RUTE SERRA |
Vermelha, de acesso árduo e beligerante. Como o planeta e o deus romano Marte. Assim é a Coreia do Norte. Formatados ao estilo de vida ocidental, de país desenvolvido, europeu, democrático, é impossível olhar para a Coreia do Norte, sem ficar com os olhos em bico. A peça teatral a que o país se submete, para a qual o Ocidente paga bilhete para assistir, de plateia, desenvolve-se num cenário de praça de armas, com figurantes absortos, e personagens principais abduzidas de um livro da Marvel.
O país sobrevive, envolto numa mentalidade oclusa, estigma dos sucessivos traumas causados pelos interesses geopolíticos e económicos, a que países como a Rússia, a China, o Japão e os Estados Unidos da América (EUA), a submeteram.
Com efeito, foi no colonialismo japonês que a Coreia “encontrou a sua cor”. Em plena Segunda Guerra Mundial, face ao ataque russo, perpetrado aos japoneses naquela região, entretanto derrotados pelos EUA, a Coreia foi dividida, tendo a linha divisória, ficado historicamente conhecida, como paralelo 38.
Os comités revolucionários, nascidos da guerrilha anti-japonesa, levaram à proclamação do Estado Comunista da República Democrática Popular da Coreia (Coreia do Norte), em 6 de setembro de 1945, liderada pelo jovem revolucionário Kim Il-Sung. Foi o início de uma sucessão dinástica de poder.
A ocupação do sul da Coreia pelos norte-americanos, deu origem ao extermínio massivo de cidades, infraestruturas e pessoas. Intoxicados em “napalm”, ameaçados por corredores radioativos de quilómetros, junto à fronteira com a China e coagidos com a presença de armamento atómico estacionado na Coreia do Sul, os coreanos sofrem de trauma de guerra. Foi este processo traumático, que provocou o emergir de uma liderança, fortemente marcada pelo culto de personalidade.
No rescaldo do conflito, encontramos uma Coreia do Norte apoiada pela China e pela Rússia, -por necessidade, mais do que por convicção - que afirma dois conceitos, um de natureza política, o outro militar, fundamentais para a definição daquela que é a sua matriz identitária mais genuína: o conceito ideológico de socialismo “juche”, idealizado pelo “Grande Líder” e “Presidente Eterno”, enfático dos valores da independência e da autoconfiança; e o conceito de s”ongun”, estandarte da prioridade militar como estratégia de sobrevivência.

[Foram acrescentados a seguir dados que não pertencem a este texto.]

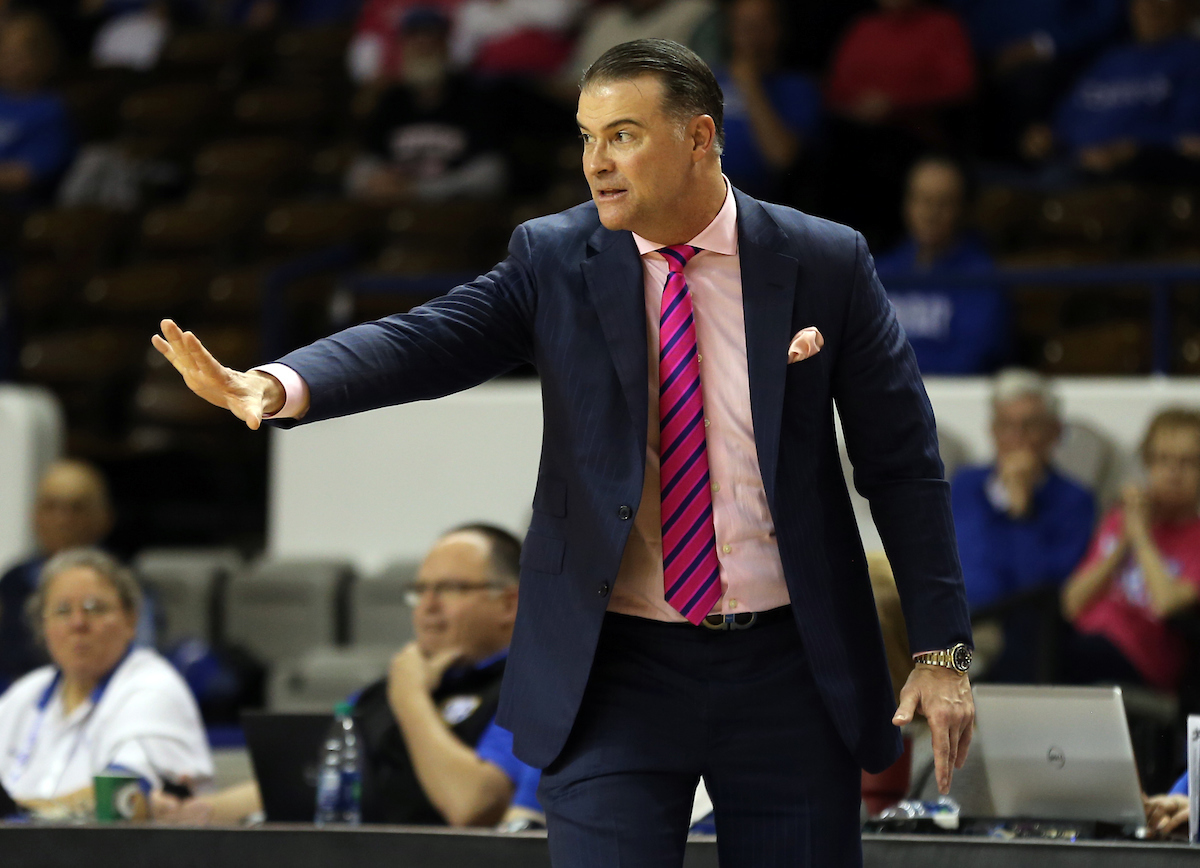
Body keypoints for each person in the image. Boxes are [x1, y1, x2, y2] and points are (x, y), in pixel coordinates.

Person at [152, 38, 974, 866]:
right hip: (613, 666)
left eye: (622, 135)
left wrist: (940, 653)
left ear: (699, 138)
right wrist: (282, 383)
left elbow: (903, 463)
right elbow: (428, 340)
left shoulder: (825, 261)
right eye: (585, 137)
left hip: (789, 665)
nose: (596, 163)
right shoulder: (554, 258)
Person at [153, 524, 542, 826]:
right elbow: (309, 783)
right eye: (420, 590)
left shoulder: (528, 688)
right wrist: (195, 812)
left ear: (509, 602)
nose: (428, 607)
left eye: (449, 589)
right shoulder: (376, 694)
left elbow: (472, 806)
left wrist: (410, 699)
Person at [0, 549, 212, 817]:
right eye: (62, 610)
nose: (78, 623)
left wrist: (19, 816)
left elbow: (122, 801)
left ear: (131, 619)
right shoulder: (25, 694)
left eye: (94, 608)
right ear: (43, 625)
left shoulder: (152, 687)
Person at [951, 369, 1095, 682]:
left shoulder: (1075, 500)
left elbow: (1043, 589)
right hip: (959, 617)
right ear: (992, 431)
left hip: (1022, 629)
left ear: (1054, 432)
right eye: (1006, 426)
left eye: (1030, 426)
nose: (1017, 438)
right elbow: (961, 565)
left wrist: (1021, 512)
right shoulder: (965, 485)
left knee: (1030, 627)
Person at [1061, 407, 1200, 691]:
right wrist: (1123, 542)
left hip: (1144, 660)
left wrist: (1141, 537)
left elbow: (1166, 604)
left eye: (1187, 463)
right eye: (1162, 460)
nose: (1173, 473)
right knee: (1032, 636)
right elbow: (1071, 603)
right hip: (1088, 642)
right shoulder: (1120, 518)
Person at [820, 0, 976, 247]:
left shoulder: (941, 25)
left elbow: (960, 84)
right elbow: (836, 88)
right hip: (861, 135)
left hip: (918, 133)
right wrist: (860, 105)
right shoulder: (864, 27)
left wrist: (896, 103)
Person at [1021, 0, 1200, 181]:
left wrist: (1135, 150)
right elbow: (1063, 124)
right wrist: (1044, 138)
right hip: (1069, 164)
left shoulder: (1191, 59)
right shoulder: (1109, 60)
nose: (1149, 5)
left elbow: (1189, 140)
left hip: (1134, 178)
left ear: (1188, 9)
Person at [346, 6, 507, 204]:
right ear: (402, 46)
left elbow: (489, 172)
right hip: (393, 209)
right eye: (414, 37)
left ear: (446, 44)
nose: (423, 44)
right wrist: (379, 181)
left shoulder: (473, 96)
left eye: (432, 36)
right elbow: (370, 160)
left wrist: (421, 191)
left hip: (451, 212)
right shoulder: (392, 100)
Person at [875, 156, 1007, 375]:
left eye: (943, 202)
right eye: (922, 200)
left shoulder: (982, 278)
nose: (930, 214)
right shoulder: (879, 272)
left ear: (963, 208)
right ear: (907, 203)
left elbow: (971, 359)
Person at [947, 0, 1126, 160]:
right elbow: (953, 11)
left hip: (1058, 60)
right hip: (971, 56)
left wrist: (1042, 45)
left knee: (1028, 87)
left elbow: (1102, 17)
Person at [1, 460, 116, 692]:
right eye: (51, 507)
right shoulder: (11, 581)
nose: (63, 520)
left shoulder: (117, 584)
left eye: (76, 508)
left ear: (104, 518)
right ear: (34, 516)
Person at [713, 0, 821, 202]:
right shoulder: (709, 79)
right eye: (743, 26)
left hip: (753, 199)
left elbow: (781, 158)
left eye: (760, 26)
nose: (752, 36)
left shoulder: (798, 88)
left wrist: (750, 85)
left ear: (778, 30)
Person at [0, 12, 74, 208]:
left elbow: (24, 177)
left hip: (16, 212)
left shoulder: (50, 110)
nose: (9, 62)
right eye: (4, 54)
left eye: (18, 55)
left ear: (43, 57)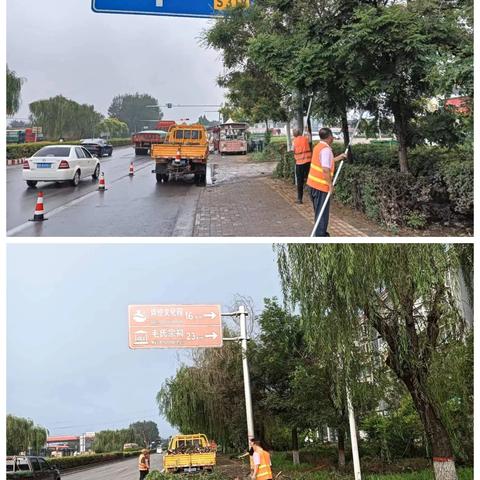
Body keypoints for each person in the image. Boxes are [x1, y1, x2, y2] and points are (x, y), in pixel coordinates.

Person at [306, 127, 347, 236]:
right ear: (329, 137)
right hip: (321, 187)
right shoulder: (326, 150)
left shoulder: (318, 147)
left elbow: (326, 163)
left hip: (312, 185)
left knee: (318, 212)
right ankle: (321, 236)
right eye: (332, 136)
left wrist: (339, 157)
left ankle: (320, 233)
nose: (333, 138)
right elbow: (325, 169)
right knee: (322, 213)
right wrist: (330, 185)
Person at [292, 128, 312, 204]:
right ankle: (312, 197)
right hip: (307, 162)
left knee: (300, 182)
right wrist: (307, 132)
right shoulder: (305, 139)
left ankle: (299, 199)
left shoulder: (294, 141)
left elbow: (293, 150)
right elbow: (310, 139)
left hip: (299, 164)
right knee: (309, 180)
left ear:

Mas afinal a que Marcha Penosa, a plataforma dita civilizada, votou aquele Povo? Para além da física, a emocional é a mais impactante. Carecidos de noção sobre as reais ameaças, marcham por aquela Via Láctea, unidos - assim protegidos, com destino a um vácuo, onde, acreditam, encontrarão uma espécie de nirvana. Imbuídos da doutrina sobre estratégia política, de desenvolvimento de armas nucleares, conhecida como “linha byungjin”, anunciada pelo “Grande Sucessor” Kim Jong-Un, em 2012, creem de modo puro.
De facto, não assistimos, para além de condenações retóricas e sanções simbólicas, a ações substanciais que se demonstrem eficazes a findar a atitude propagandista de programas nucleares, alardeada pelo “Estado Pária” - como os EUA, à Coreia do Norte, preferem referir-se - ainda que com respeito pelos direitos humanos. Serão as ameaças norte-coreanas aptas a legitimar a presença dos EUA na região? Existirá uma verdadeira intenção, de estabelecer uma ativa agenda política?
Do congresso do Partido dos Trabalhadores, não se esperam laivos de discernimento do “Grande Sol do Século XXI”, mas tão-só uma festa de confirmação da sua coroação oficial. E a impossibilidade, enquanto aquele durar, de casar ou morrer.